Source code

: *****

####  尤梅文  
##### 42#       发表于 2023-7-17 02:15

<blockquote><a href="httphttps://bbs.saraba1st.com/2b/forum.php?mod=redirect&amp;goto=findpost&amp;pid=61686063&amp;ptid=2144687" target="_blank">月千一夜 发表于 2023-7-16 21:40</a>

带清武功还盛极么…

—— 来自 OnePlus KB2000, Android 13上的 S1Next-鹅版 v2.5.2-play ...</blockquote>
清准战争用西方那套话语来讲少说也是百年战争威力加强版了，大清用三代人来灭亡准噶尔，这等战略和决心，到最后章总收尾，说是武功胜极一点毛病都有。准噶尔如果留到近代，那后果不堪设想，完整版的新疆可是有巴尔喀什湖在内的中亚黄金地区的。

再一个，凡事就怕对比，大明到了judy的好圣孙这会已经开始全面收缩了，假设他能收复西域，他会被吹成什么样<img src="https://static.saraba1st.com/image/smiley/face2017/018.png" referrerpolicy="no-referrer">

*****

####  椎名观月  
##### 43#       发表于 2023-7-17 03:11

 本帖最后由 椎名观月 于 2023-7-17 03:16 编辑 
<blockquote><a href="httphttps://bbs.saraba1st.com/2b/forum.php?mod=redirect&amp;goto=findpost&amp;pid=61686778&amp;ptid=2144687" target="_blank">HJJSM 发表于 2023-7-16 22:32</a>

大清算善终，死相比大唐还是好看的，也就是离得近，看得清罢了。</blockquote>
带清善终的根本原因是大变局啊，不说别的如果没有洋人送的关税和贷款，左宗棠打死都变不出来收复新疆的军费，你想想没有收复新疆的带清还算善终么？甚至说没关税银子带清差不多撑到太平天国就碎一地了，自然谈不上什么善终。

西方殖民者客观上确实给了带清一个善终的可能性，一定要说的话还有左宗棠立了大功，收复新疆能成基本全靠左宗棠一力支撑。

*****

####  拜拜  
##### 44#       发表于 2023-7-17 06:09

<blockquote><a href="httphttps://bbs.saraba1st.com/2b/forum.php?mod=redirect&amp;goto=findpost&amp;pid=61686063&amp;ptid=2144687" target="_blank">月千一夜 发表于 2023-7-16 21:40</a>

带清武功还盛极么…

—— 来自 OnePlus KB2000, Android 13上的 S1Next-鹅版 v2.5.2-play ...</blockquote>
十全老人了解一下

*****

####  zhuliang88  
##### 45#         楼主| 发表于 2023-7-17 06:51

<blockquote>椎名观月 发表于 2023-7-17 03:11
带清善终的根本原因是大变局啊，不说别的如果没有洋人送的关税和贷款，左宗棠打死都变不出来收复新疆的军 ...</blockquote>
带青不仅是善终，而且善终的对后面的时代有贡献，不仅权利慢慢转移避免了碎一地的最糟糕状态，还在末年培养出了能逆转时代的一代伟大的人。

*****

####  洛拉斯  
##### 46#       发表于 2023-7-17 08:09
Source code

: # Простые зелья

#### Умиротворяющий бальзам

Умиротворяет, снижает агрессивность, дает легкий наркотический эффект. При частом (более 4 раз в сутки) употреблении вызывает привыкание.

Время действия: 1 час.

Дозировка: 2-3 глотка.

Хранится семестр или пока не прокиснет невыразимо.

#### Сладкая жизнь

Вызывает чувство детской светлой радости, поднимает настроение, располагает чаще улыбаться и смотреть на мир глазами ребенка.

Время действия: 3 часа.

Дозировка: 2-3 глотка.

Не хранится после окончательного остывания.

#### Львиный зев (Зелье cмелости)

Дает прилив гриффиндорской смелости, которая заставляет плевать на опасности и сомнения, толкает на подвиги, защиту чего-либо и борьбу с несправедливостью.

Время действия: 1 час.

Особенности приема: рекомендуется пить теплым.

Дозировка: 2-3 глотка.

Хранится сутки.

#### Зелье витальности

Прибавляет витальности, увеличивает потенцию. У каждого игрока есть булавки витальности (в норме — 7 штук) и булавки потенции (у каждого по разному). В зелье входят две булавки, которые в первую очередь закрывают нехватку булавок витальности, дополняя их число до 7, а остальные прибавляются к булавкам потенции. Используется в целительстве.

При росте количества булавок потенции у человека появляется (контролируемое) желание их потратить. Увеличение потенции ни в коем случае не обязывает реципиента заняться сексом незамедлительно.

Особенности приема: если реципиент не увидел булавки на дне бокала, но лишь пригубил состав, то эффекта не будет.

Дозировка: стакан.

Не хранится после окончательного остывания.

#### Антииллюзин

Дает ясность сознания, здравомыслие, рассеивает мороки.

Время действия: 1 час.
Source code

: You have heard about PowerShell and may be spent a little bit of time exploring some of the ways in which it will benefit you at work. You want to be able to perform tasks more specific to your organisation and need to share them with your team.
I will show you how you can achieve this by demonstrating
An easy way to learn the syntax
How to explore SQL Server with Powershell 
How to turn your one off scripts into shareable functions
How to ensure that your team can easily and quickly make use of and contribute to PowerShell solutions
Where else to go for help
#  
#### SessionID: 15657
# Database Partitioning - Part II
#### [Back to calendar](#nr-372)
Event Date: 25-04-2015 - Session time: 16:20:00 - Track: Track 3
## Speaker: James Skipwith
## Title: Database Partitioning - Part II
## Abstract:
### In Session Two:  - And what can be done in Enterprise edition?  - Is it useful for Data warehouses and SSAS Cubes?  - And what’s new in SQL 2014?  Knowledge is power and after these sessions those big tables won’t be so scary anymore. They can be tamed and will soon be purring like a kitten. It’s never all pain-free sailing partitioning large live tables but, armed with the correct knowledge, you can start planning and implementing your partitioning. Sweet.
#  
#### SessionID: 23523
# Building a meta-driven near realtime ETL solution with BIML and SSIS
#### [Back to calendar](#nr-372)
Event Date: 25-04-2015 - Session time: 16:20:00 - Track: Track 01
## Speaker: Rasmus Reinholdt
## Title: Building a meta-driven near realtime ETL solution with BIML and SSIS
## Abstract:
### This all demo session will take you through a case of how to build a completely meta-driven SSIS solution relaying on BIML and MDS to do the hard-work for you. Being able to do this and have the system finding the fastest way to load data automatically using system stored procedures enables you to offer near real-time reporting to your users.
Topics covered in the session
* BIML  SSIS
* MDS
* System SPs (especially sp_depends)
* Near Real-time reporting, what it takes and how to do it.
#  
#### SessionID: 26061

-=-=-=-=-

### Work request
Taking the entries above, restate exactly those lines that fall between the line with "Время действия: 3 часа." and the line with "#### Зелье витальности", keeping both of those lines too.

### Exercise result
Время действия: 3 часа.

Дозировка: 2-3 глотка.

Не хранится после окончательного остывания.

#### Львиный зев (Зелье cмелости)

Дает прилив гриффиндорской смелости, которая заставляет плевать на опасности и сомнения, толкает на подвиги, защиту чего-либо и борьбу с несправедливостью.

Время действия: 1 час.

Особенности приема: рекомендуется пить теплым.

Дозировка: 2-3 глотка.

Хранится сутки.

#### Зелье витальности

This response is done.